Timothy O’Sullivan took a photograph of the scene at Hanovertown crossing, the same place that Alfred Waud captured in his drawing (Library of Congress).

This Timothy O’Sullivan photo shows the second crossing of the Pamunkey, Nelson’s. The setting today is remarkably similar to what it was like then, minus the pontoon bridge (Library of Congress).
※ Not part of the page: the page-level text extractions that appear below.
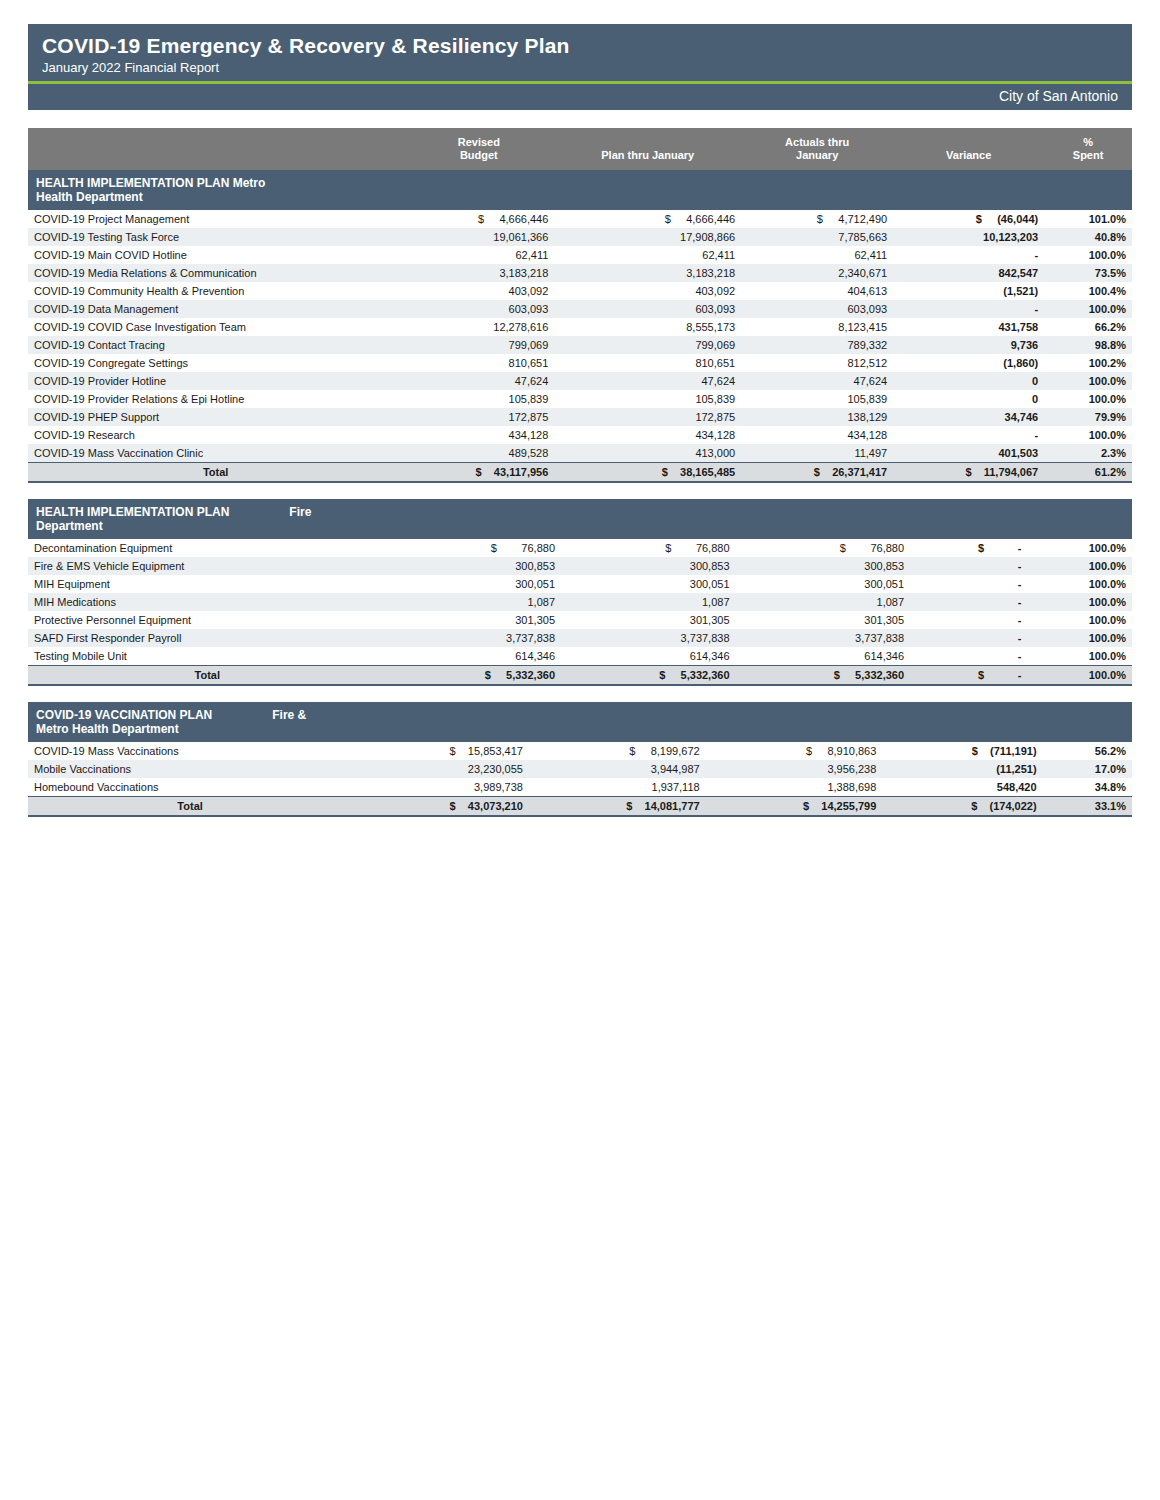COVID-19 Emergency & Recovery & Resiliency Plan
January 2022 Financial Report
City of San Antonio
| | Revised Budget | Plan thru January | Actuals thru January | Variance | % Spent |
| --- | --- | --- | --- | --- | --- |
| HEALTH IMPLEMENTATION PLAN Metro Health Department |
| COVID-19 Project Management | $ 4,666,446 | $ 4,666,446 | $ 4,712,490 | $ (46,044) | 101.0% |
| COVID-19 Testing Task Force | 19,061,366 | 17,908,866 | 7,785,663 | 10,123,203 | 40.8% |
| COVID-19 Main COVID Hotline | 62,411 | 62,411 | 62,411 | - | 100.0% |
| COVID-19 Media Relations & Communication | 3,183,218 | 3,183,218 | 2,340,671 | 842,547 | 73.5% |
| COVID-19 Community Health & Prevention | 403,092 | 403,092 | 404,613 | (1,521) | 100.4% |
| COVID-19 Data Management | 603,093 | 603,093 | 603,093 | - | 100.0% |
| COVID-19 COVID Case Investigation Team | 12,278,616 | 8,555,173 | 8,123,415 | 431,758 | 66.2% |
| COVID-19 Contact Tracing | 799,069 | 799,069 | 789,332 | 9,736 | 98.8% |
| COVID-19 Congregate Settings | 810,651 | 810,651 | 812,512 | (1,860) | 100.2% |
| COVID-19 Provider Hotline | 47,624 | 47,624 | 47,624 | 0 | 100.0% |
| COVID-19 Provider Relations & Epi Hotline | 105,839 | 105,839 | 105,839 | 0 | 100.0% |
| COVID-19 PHEP Support | 172,875 | 172,875 | 138,129 | 34,746 | 79.9% |
| COVID-19 Research | 434,128 | 434,128 | 434,128 | - | 100.0% |
| COVID-19 Mass Vaccination Clinic | 489,528 | 413,000 | 11,497 | 401,503 | 2.3% |
| Total | $ 43,117,956 | $ 38,165,485 | $ 26,371,417 | $ 11,794,067 | 61.2% |
| HEALTH IMPLEMENTATION PLAN Fire Department |
| --- |
| Decontamination Equipment | $ 76,880 | $ 76,880 | $ 76,880 | $ - | 100.0% |
| Fire & EMS Vehicle Equipment | 300,853 | 300,853 | 300,853 | - | 100.0% |
| MIH Equipment | 300,051 | 300,051 | 300,051 | - | 100.0% |
| MIH Medications | 1,087 | 1,087 | 1,087 | - | 100.0% |
| Protective Personnel Equipment | 301,305 | 301,305 | 301,305 | - | 100.0% |
| SAFD First Responder Payroll | 3,737,838 | 3,737,838 | 3,737,838 | - | 100.0% |
| Testing Mobile Unit | 614,346 | 614,346 | 614,346 | - | 100.0% |
| Total | $ 5,332,360 | $ 5,332,360 | $ 5,332,360 | $ - | 100.0% |
| COVID-19 VACCINATION PLAN Fire & Metro Health Department |
| --- |
| COVID-19 Mass Vaccinations | $ 15,853,417 | $ 8,199,672 | $ 8,910,863 | $ (711,191) | 56.2% |
| Mobile Vaccinations | 23,230,055 | 3,944,987 | 3,956,238 | (11,251) | 17.0% |
| Homebound Vaccinations | 3,989,738 | 1,937,118 | 1,388,698 | 548,420 | 34.8% |
| Total | $ 43,073,210 | $ 14,081,777 | $ 14,255,799 | $ (174,022) | 33.1% |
Having ascertained the Headquarters, I rode over to Mrs. Newton’s, where I found a romantic lot of officers reposing, very flat on the grass. . . . Poor Mrs. Newton! — she was the one whose husband fell in my Raccoon Ford fight. . . . Presently arrived an aunt, a Mrs. Brockenbrough, a conceited, curious, sallow, middle-aged woman, itching to “tackle” a Northerner. She said the Cavalry Provost-Marshal had been very kind to her. She then began to catechize Grant, with an eager relish, who replied with entire calmness and candor, whereat she was plainly taken aback, as she looked for a volley of gasconade! Their negro houses were full of wounded cavalry men, some of them Rebels. As we sat there the cavalry cannon began again, in the direction of Haw’s store, and there followed, in the afternoon, a very desperate engagement in which we lost from 400 to 500 men, including the extraordinary proportion of nearly fifty officers killed and wounded. We drove them at all points, after a desperate resistance. Our cavalry is full of confidence and does wonders. The whole army had crossed by evening. . . .
Theodore Lyman’s letter is from Meade’s Headquarters, 1863-1865: Letters of Colonel Theodore Lyman from the Wilderness to Appomattox, pp.130-1. Edited by George R. Agassiz. Boston, Massachusetts Historical Society, 1922. Available via Google Books.
Elizabeth Regan
/ May 5, 2023My great great uncle Hiram Fitzgerald was a Confederate Cavalry pickett (scout) who spotted the pontoon bridges from the South side being built on May 27, but was shot in the head before returning to camp. He was picked up extremely injured by Union troops and moved with their field hospitals for a few days, then transported by train to Lincoln Hospital in DC with all the Union injured from Cold Harbor. He received good and reasonable palliative care (ice and whiskey) and finally died a week after being shot. He was first buried at a Union soldiers’ cemetery in DC then much later reinterred at Hollywood in Richmond. Meanwhile he was simply listed as MIA in Confederate documents, starting May 27 1864.